→ **What you need to do**: Transcribe the entries exactly as given and skip whatever images they hold.

→ **Recorded data**:
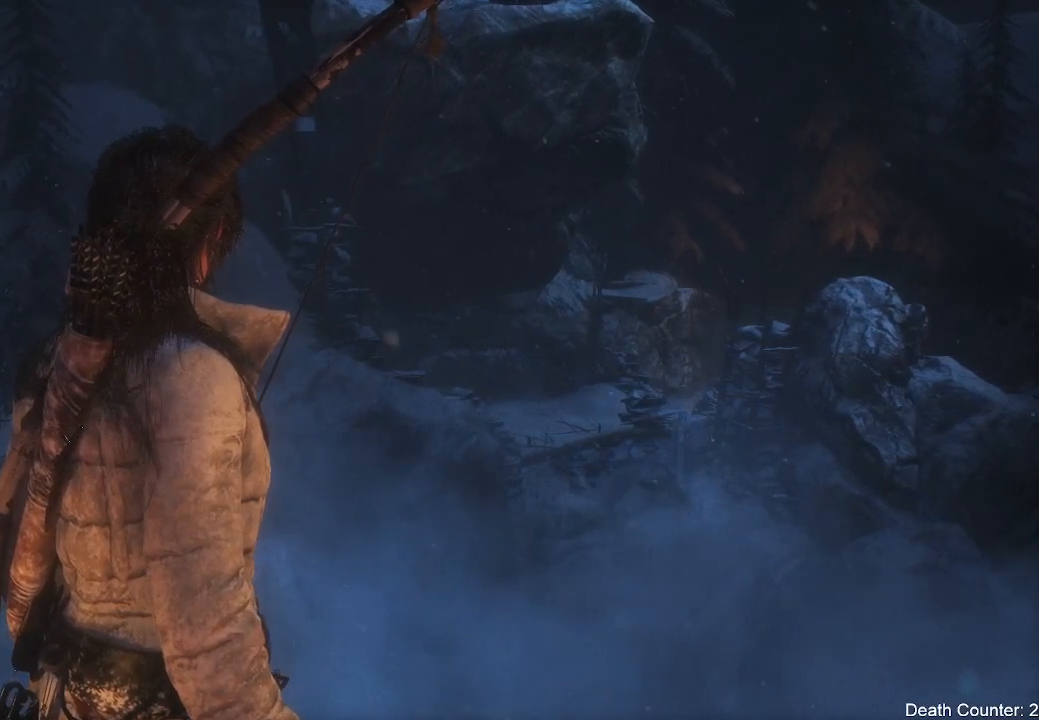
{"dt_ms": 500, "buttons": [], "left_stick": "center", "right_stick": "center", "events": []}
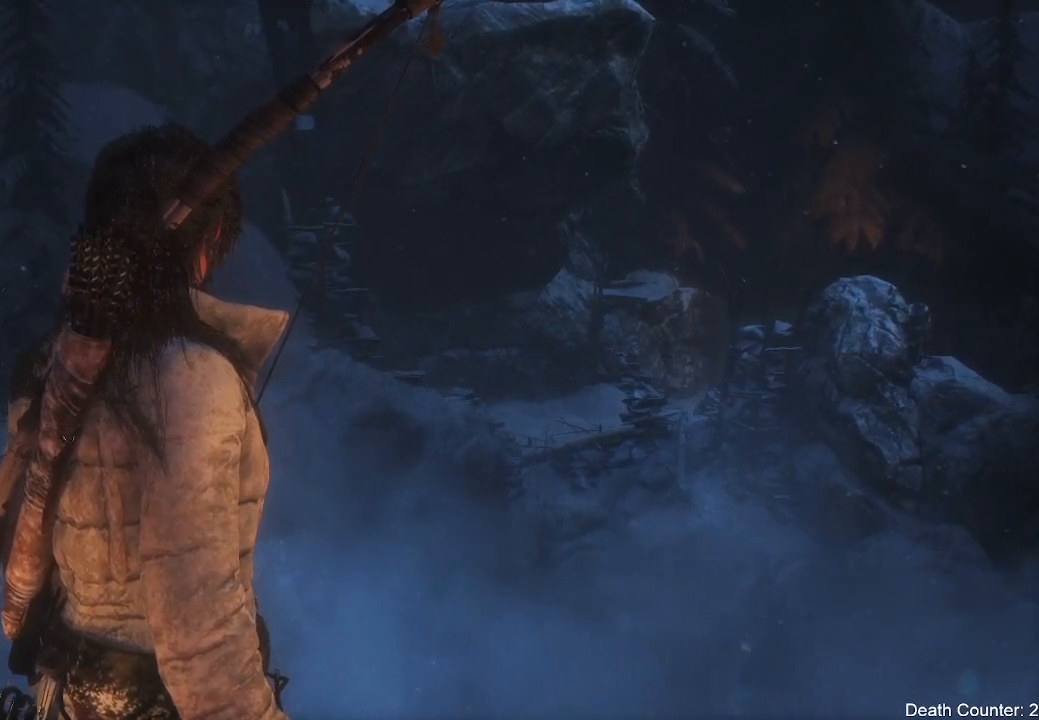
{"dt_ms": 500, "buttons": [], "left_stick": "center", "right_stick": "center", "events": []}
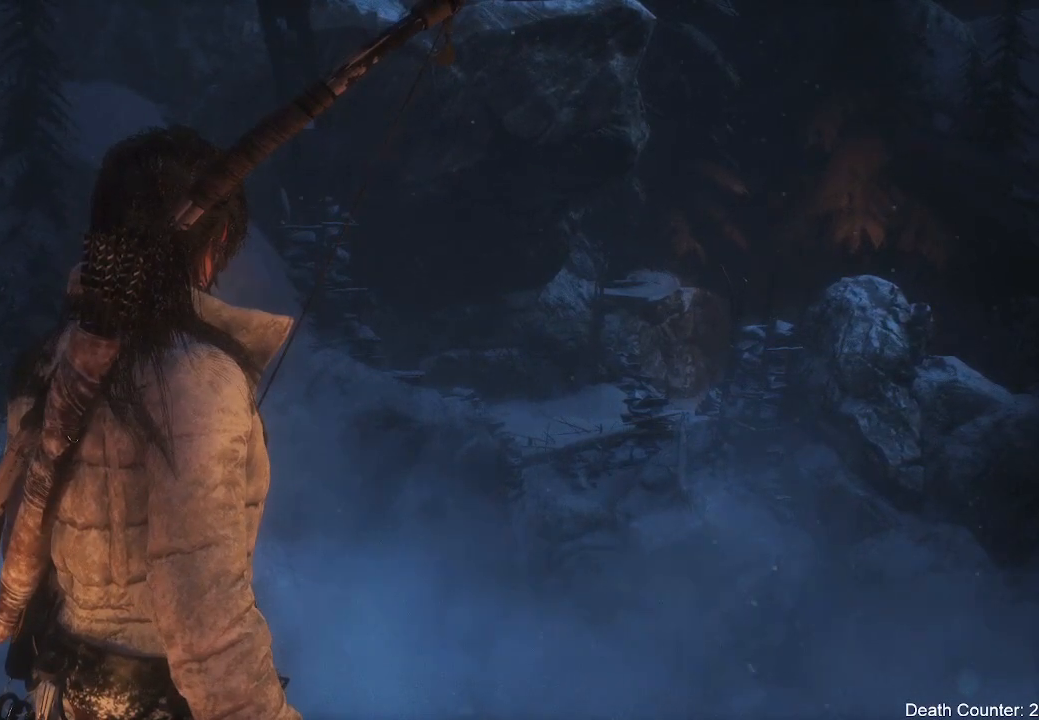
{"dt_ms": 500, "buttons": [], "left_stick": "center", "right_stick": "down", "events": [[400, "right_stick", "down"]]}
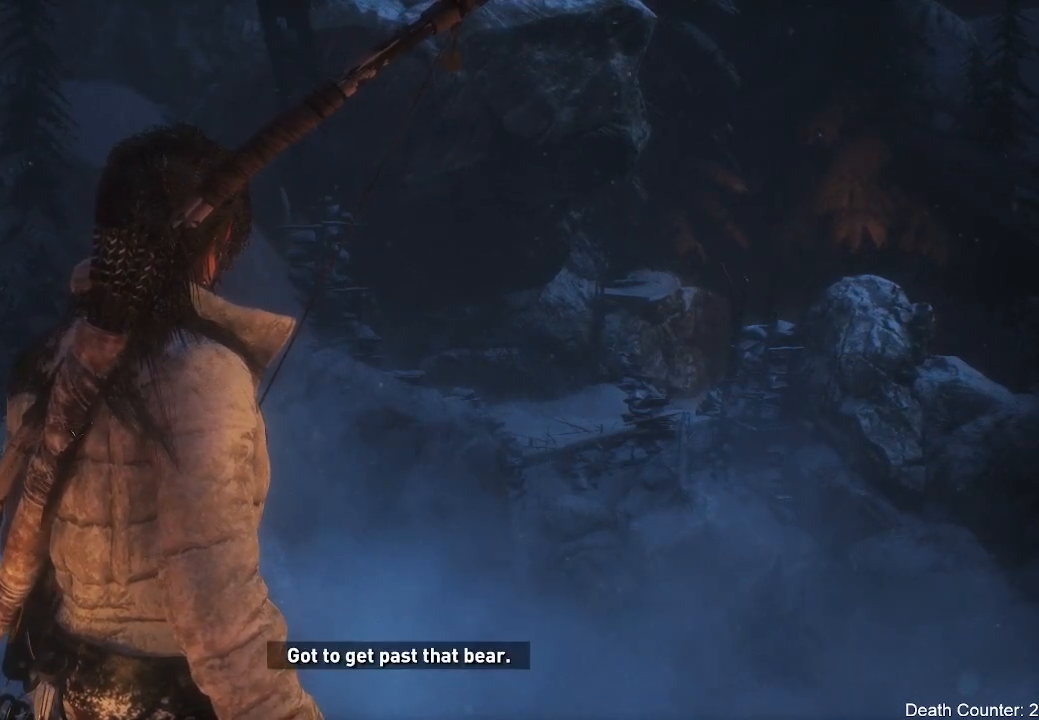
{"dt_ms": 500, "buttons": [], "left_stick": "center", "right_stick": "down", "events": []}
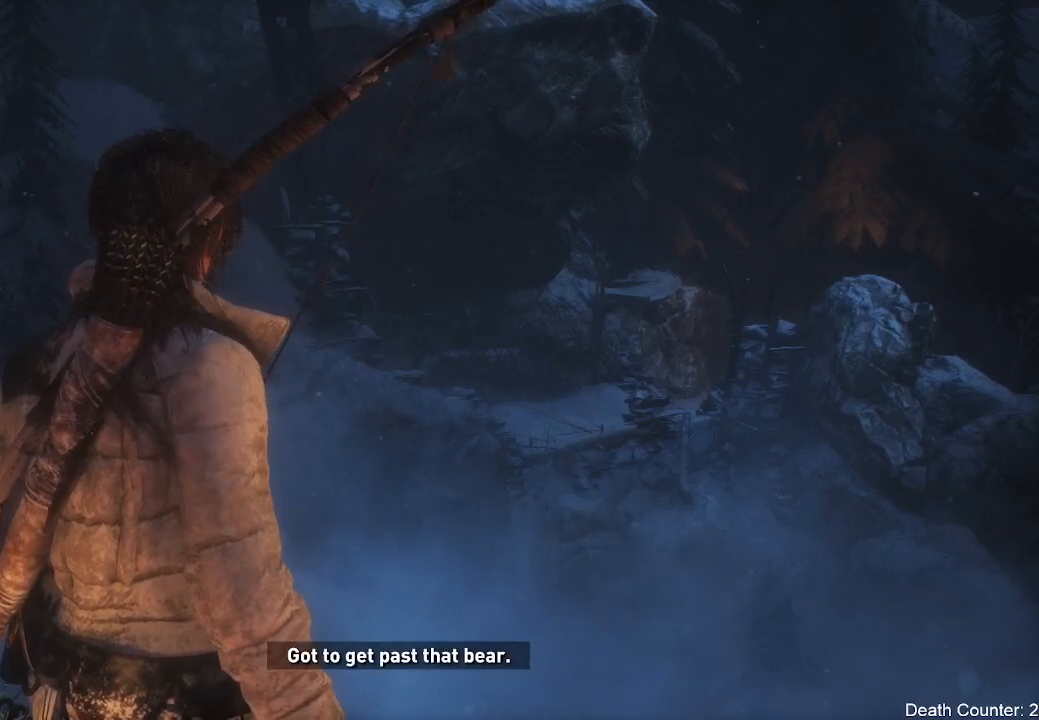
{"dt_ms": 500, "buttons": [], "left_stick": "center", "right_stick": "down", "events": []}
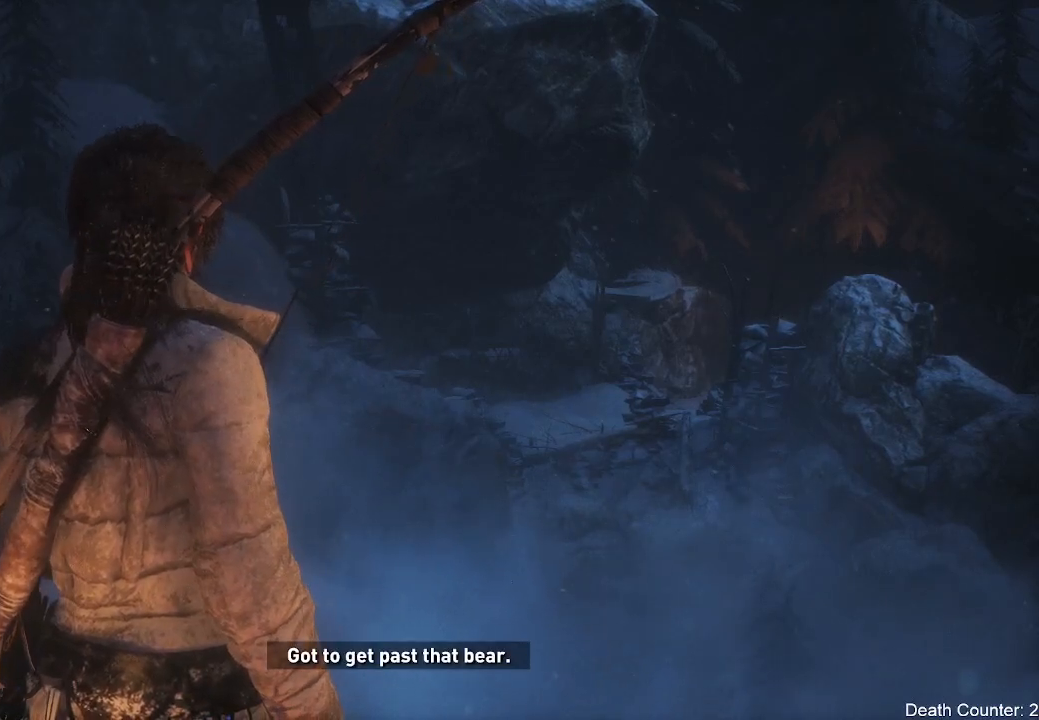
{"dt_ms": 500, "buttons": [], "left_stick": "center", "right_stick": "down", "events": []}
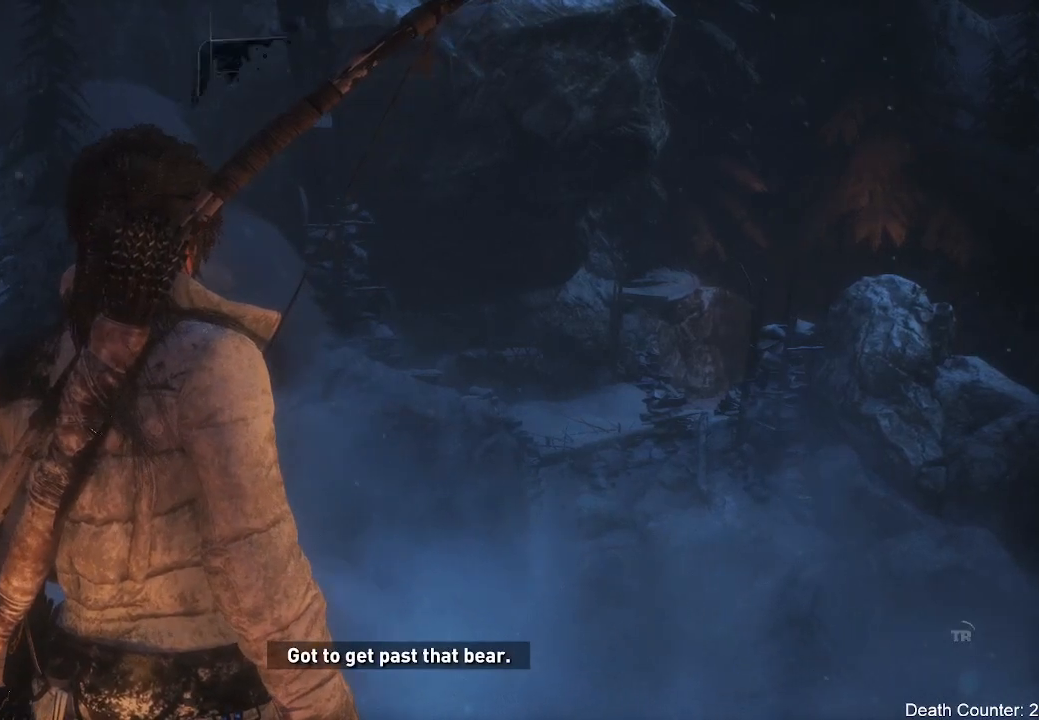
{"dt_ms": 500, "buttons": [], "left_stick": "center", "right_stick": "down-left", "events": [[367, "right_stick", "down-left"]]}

→ **Exercise answer**:
{"dt_ms": 500, "buttons": [], "left_stick": "center", "right_stick": "center", "events": []}
{"dt_ms": 500, "buttons": [], "left_stick": "center", "right_stick": "center", "events": []}
{"dt_ms": 500, "buttons": [], "left_stick": "center", "right_stick": "down", "events": [[400, "right_stick", "down"]]}
{"dt_ms": 500, "buttons": [], "left_stick": "center", "right_stick": "down", "events": []}
{"dt_ms": 500, "buttons": [], "left_stick": "center", "right_stick": "down", "events": []}
{"dt_ms": 500, "buttons": [], "left_stick": "center", "right_stick": "down", "events": []}
{"dt_ms": 500, "buttons": [], "left_stick": "center", "right_stick": "down-left", "events": [[367, "right_stick", "down-left"]]}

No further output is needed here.